The rash didn't go away, despite several visits to a dermatologist, the report said. However, during surgery, they discovered it was something much more unusual, according to KCPQ. He removed it and sent a sample to a pathologist at Johns Hopkins for a second opinion. Later, the CDC determined that the infection was cause by the "brain-eating" amoeba B. mandrillaris.

"It's so exceedingly rare that I'd never heard of it", Cobbs said. But the woman's condition was deteriorating.

This time, the team contacted the Centers for Disease Control and Prevention (CDC), who FedExed the hospital a brand-new drug to try, Cobbs said.

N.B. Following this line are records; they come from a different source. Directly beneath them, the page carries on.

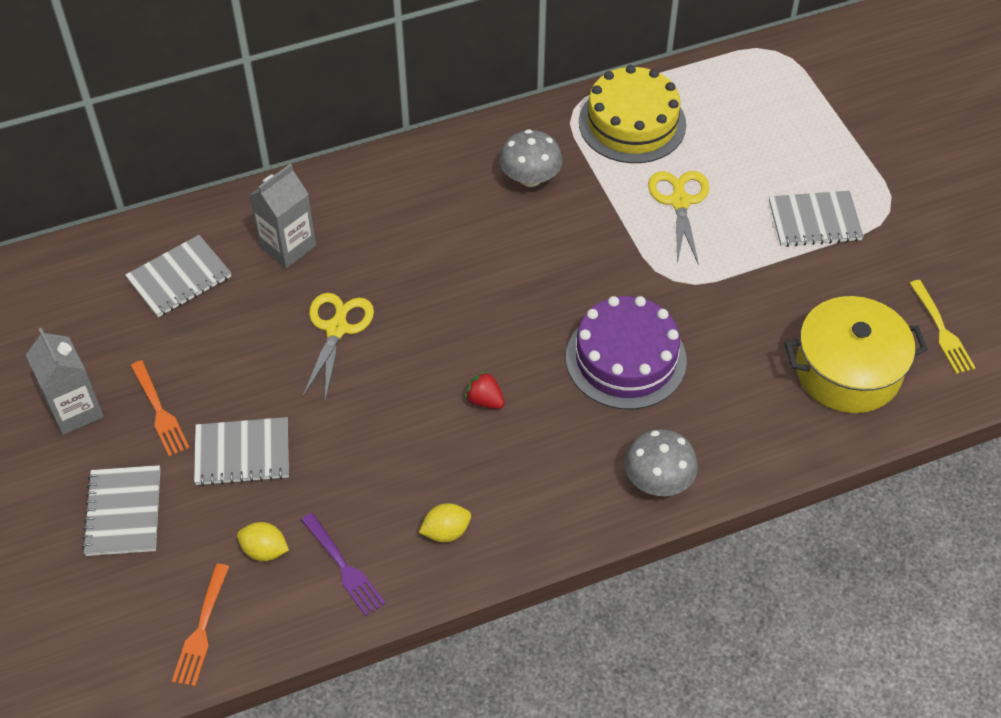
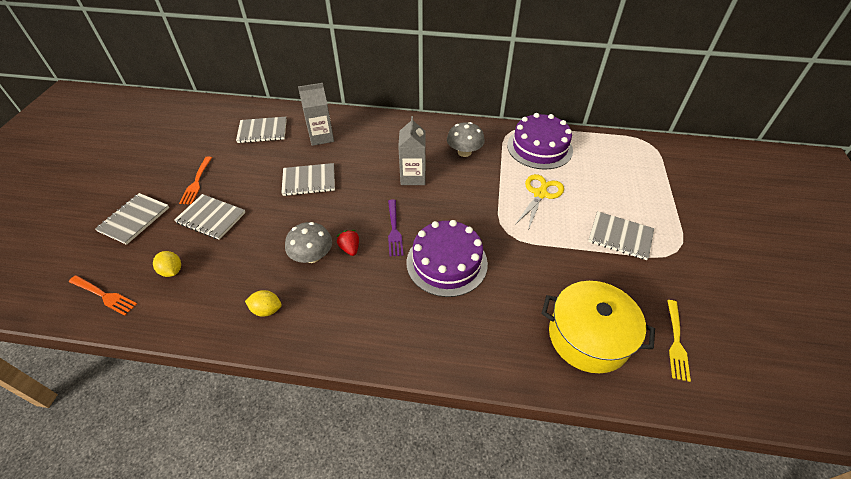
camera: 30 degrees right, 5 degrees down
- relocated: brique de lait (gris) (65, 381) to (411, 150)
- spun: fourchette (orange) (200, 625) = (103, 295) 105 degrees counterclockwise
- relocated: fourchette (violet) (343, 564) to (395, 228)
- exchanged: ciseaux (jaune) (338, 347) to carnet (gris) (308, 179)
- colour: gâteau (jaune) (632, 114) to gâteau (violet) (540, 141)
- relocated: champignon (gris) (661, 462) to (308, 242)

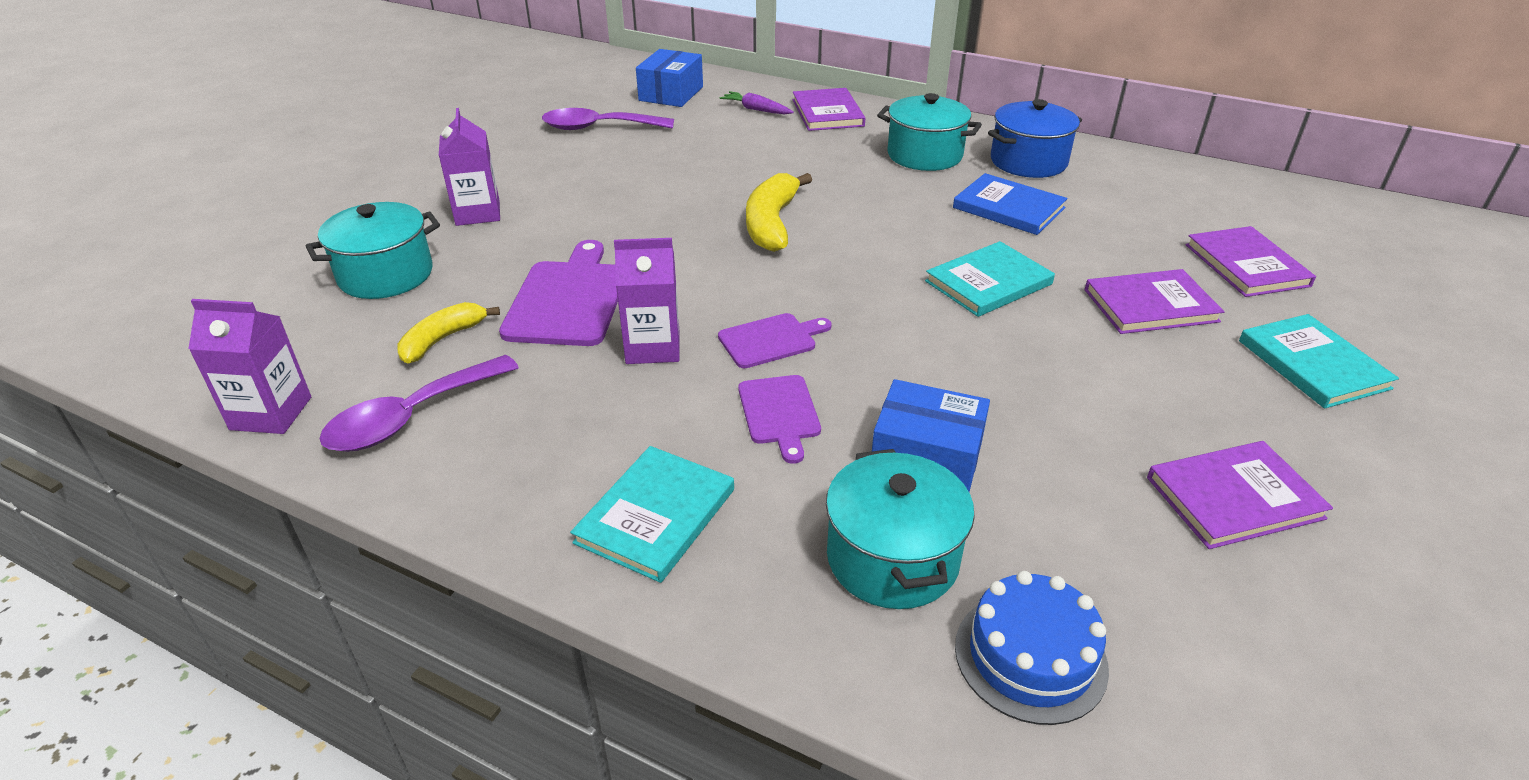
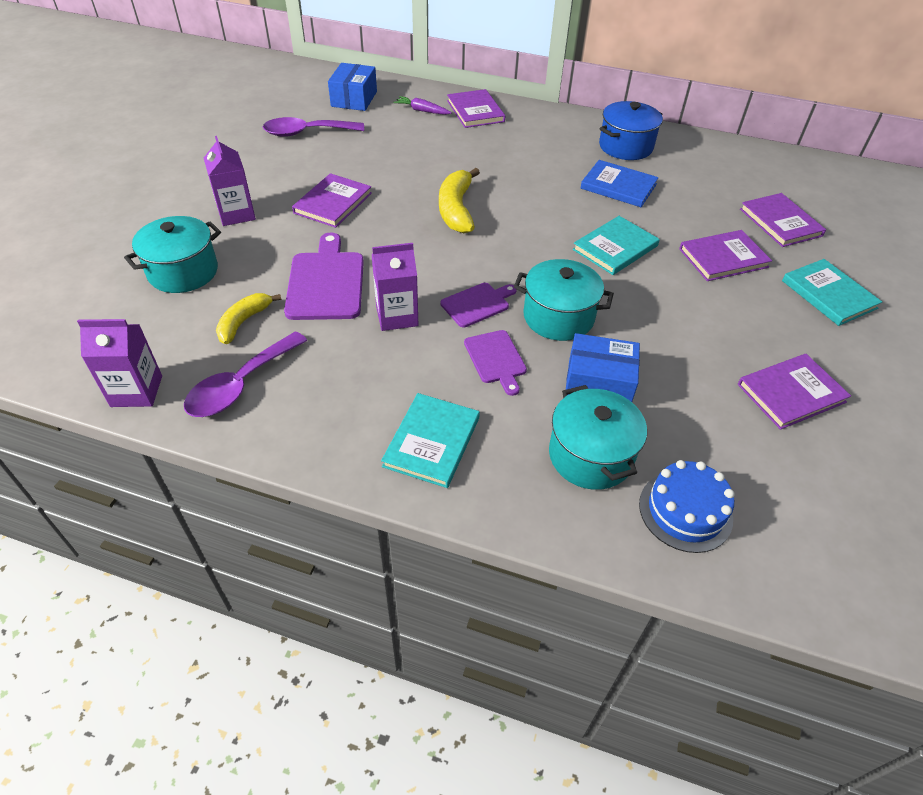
camera: 10 degrees left, 10 degrees up
- relocated: marmite (turquoise) (929, 132) to (564, 300)
- appeared: livre (violet) (332, 200)

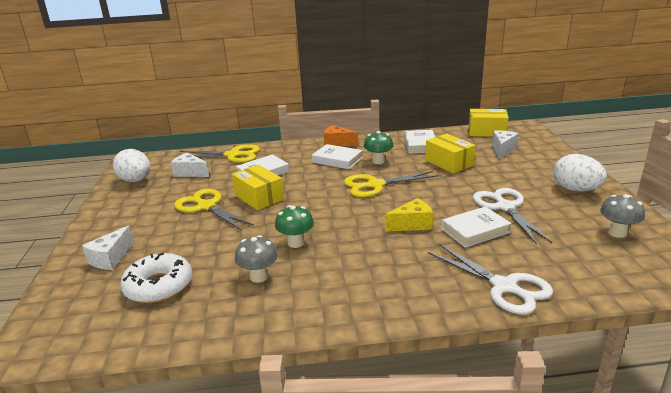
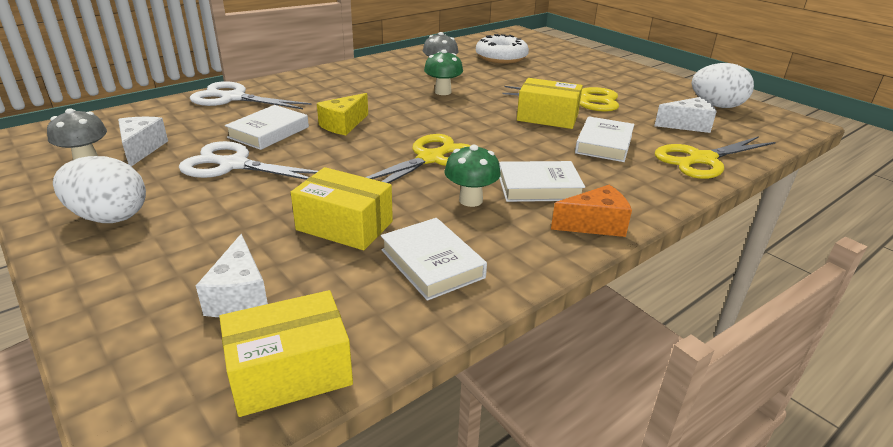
camera: 145 degrees right, 5 degrees up
- relocated: fromage (blanc) (108, 247) to (143, 141)
- spun: ciseaux (blanc) (512, 216) = (248, 160) 150 degrees clockwise

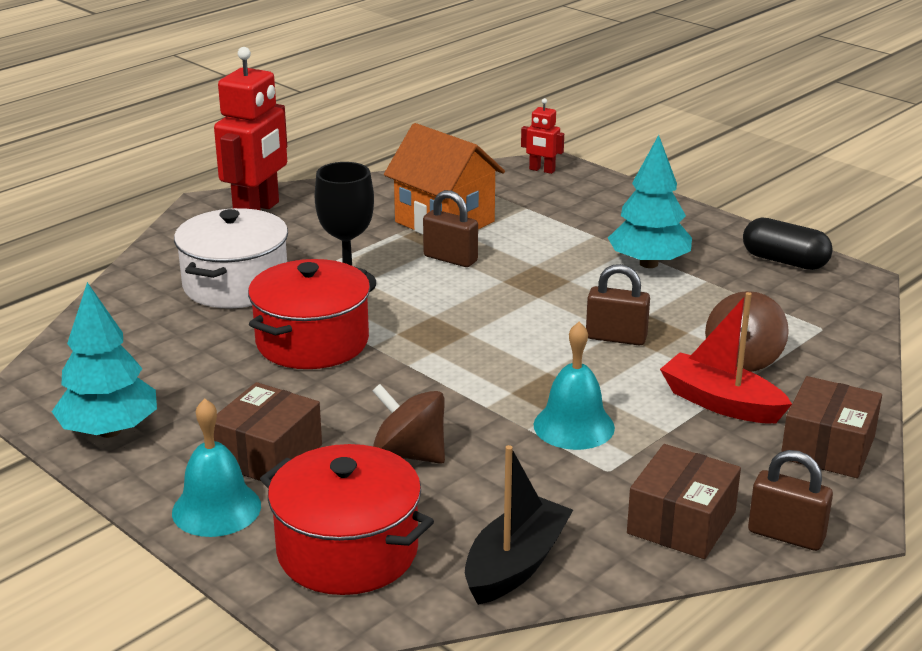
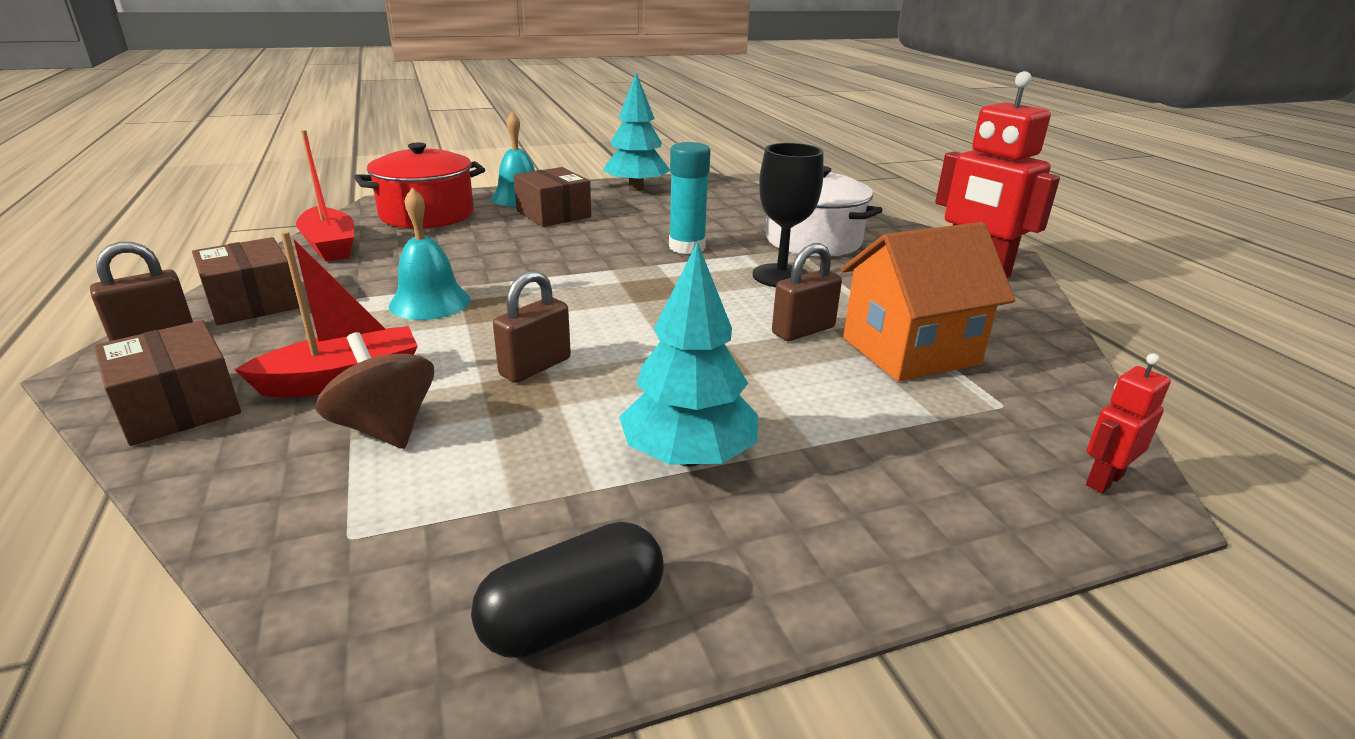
camera: 115 degrees right, 0 degrees up
- exchanged: marmite (rouge) (309, 314) to bâton de colle (turquoise) (690, 198)
- missing: toupie (marron) (408, 424)
- colour: bateau (noir) (519, 525) to bateau (rouge) (325, 196)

A variety of types of amoeba can cause deadly brain infections, which can also be contracted from getting fresh water in the nose while swimming. Because the water goes directly up your nose, it'll be close to your brain-so it's crucial no microbes are lingering in the liquid. Since then, more than 200 cases have been diagnosed worldwide, with at least 70 cases in the USA, the CDC says.

'I think she was using (tap) water that had been through a water filter and had been doing that for about a year previously'. "This is so rare there have only been like 200 cases ever".

In the case report, the doctors said there was evidence of amoeba infection from neti pots before, but that they did not test the water their patients had been using, and so they could not be sure. "Because it wasn't directly from the nose to the brain, it somehow ended up in the brain way back here", said Cobbs, pointing to the back of his head.

Dr Cobbs continued: 'It's extremely important to use sterile saline or sterile water.

Most cases of brain-eating amoebas have been found in places like California, Arizona and Texas but Dr. Cobbs did say that over time, because of climate change, the amoeba could learn to survive in cooler areas like in Washington state.

Prepare the saline rinse, either with the prepared mixture supplied with the device, or one you make yourself.

Wash and dry your hands.

Follow the manufacturer's directions for use.

Talk with your health care provider or pharmacist if the instructions do not clearly state how to use it or if you have any questions. However, parents should consult with their pediatrician before use on children.